Texto da página:
Os principais países do mundo, inclusive aqueles com governos mais liberais, estão revendo seus paradigmas e reconhecendo a importância do sistema de proteção social, não apenas para enfrentar a pandemia, mas também para enfrentar a crise econômica. Até mesmo o tradicional jornal britânico Financial Times já publicou editorial alertando que os “governos terão que aceitar um papel mais ativo na economia” (Dowbor, 2021)[viii] e que as políticas até recentemente consideradas excêntricas, como renda básica e impostos sobre a riqueza, terão que estar presentes na composição, posição que é compartilhada com o FMI que também reconhece que o investimento público pode impulsionar a saída da crise produzida pela pandemia.

Dados de origem:
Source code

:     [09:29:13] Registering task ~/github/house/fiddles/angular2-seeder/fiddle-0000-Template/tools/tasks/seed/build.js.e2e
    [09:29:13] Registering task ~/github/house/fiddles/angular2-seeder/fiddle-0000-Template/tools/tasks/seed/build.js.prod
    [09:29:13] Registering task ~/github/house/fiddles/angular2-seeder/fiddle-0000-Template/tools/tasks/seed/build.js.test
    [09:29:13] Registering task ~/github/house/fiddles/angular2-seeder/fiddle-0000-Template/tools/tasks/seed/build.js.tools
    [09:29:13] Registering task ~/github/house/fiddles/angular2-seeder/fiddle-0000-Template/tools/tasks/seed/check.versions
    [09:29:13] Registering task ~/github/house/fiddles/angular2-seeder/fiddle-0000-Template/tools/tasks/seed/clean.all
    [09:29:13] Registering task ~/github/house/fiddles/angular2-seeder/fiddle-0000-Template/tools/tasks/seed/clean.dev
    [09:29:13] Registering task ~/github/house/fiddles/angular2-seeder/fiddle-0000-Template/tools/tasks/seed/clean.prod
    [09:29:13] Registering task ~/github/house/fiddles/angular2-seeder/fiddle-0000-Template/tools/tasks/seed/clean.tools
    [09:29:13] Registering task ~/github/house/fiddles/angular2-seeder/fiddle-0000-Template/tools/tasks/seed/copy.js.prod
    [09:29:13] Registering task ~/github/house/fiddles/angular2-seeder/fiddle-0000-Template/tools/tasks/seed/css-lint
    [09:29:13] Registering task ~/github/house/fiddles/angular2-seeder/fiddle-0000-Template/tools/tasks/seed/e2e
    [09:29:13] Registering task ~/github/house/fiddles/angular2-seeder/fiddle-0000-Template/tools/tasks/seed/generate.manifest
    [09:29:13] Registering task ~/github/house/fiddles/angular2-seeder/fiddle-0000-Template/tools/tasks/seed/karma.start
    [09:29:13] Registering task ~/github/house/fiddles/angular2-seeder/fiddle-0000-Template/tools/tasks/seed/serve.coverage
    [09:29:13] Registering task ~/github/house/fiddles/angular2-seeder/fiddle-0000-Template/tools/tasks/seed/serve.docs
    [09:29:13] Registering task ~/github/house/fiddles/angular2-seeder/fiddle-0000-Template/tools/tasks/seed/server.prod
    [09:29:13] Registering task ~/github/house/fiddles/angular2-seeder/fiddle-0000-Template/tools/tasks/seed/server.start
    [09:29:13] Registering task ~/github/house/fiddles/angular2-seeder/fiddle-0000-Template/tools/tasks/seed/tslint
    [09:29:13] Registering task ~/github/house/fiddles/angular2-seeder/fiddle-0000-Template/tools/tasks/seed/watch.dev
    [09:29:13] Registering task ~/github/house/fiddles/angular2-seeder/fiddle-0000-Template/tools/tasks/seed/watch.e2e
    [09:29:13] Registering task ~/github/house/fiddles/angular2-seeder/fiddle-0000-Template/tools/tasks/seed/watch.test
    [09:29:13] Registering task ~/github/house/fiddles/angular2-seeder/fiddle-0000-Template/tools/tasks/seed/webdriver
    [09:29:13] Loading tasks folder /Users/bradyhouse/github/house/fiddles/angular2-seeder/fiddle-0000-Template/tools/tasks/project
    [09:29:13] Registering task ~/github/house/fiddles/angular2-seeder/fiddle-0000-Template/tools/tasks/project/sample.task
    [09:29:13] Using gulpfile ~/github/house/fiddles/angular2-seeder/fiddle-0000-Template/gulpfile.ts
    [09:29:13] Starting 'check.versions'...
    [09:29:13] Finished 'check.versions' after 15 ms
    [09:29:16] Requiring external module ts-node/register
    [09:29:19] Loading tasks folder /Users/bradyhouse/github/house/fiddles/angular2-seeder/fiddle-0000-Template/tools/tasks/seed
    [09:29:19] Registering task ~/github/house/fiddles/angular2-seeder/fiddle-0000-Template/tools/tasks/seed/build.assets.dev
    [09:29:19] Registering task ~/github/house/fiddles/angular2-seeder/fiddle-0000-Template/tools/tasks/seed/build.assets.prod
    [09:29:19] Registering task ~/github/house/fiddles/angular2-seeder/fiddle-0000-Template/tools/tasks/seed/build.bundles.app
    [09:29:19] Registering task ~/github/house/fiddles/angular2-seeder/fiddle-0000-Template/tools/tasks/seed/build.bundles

Lista de tarefas:
1. Informe se cada afirmação abaixo está de acordo com o texto da página. Responda sim ou não e cite entre aspas as palavras do texto que decidem a questão.
(a) O Financial Times publicou editorial afirmando que os governos terão de assumir um papel mais ativo na economia.
(b) O FMI nega que o investimento público possa ajudar a sair da crise causada pela pandemia.
(c) Somente os países com governos menos liberais estão revendo seus paradigmas.
2. Responda às perguntas a seguir com base no texto da página.
(a) Qual é a nacionalidade atribuída ao jornal Financial Times?
(b) Que políticas, até recentemente consideradas excêntricas, são mencionadas?
(c) Além da pandemia, o que o sistema de proteção social serve para enfrentar?
3. Reescreva o trecho do texto da página que começa em "Os principais países" e termina em "produzida pela pandemia.". Substitua "excêntricas" por "extravagantes".

Soluções das tarefas:
1.
(a) Sim: "governos terão que aceitar um papel mais ativo na economia"
(b) Não: "o FMI que também reconhece que o investimento público pode impulsionar a saída da crise produzida pela pandemia"
(c) Não: "inclusive aqueles com governos mais liberais"

2.
(a) Britânica.
(b) A renda básica e os impostos sobre a riqueza.
(c) A crise econômica.

3.
Os principais países do mundo, inclusive aqueles com governos mais liberais, estão revendo seus paradigmas e reconhecendo a importância do sistema de proteção social, não apenas para enfrentar a pandemia, mas também para enfrentar a crise econômica. Até mesmo o tradicional jornal britânico Financial Times já publicou editorial alertando que os “governos terão que aceitar um papel mais ativo na economia” (Dowbor, 2021)[viii] e que as políticas até recentemente consideradas extravagantes, como renda básica e impostos sobre a riqueza, terão que estar presentes na composição, posição que é compartilhada com o FMI que também reconhece que o investimento público pode impulsionar a saída da crise produzida pela pandemia.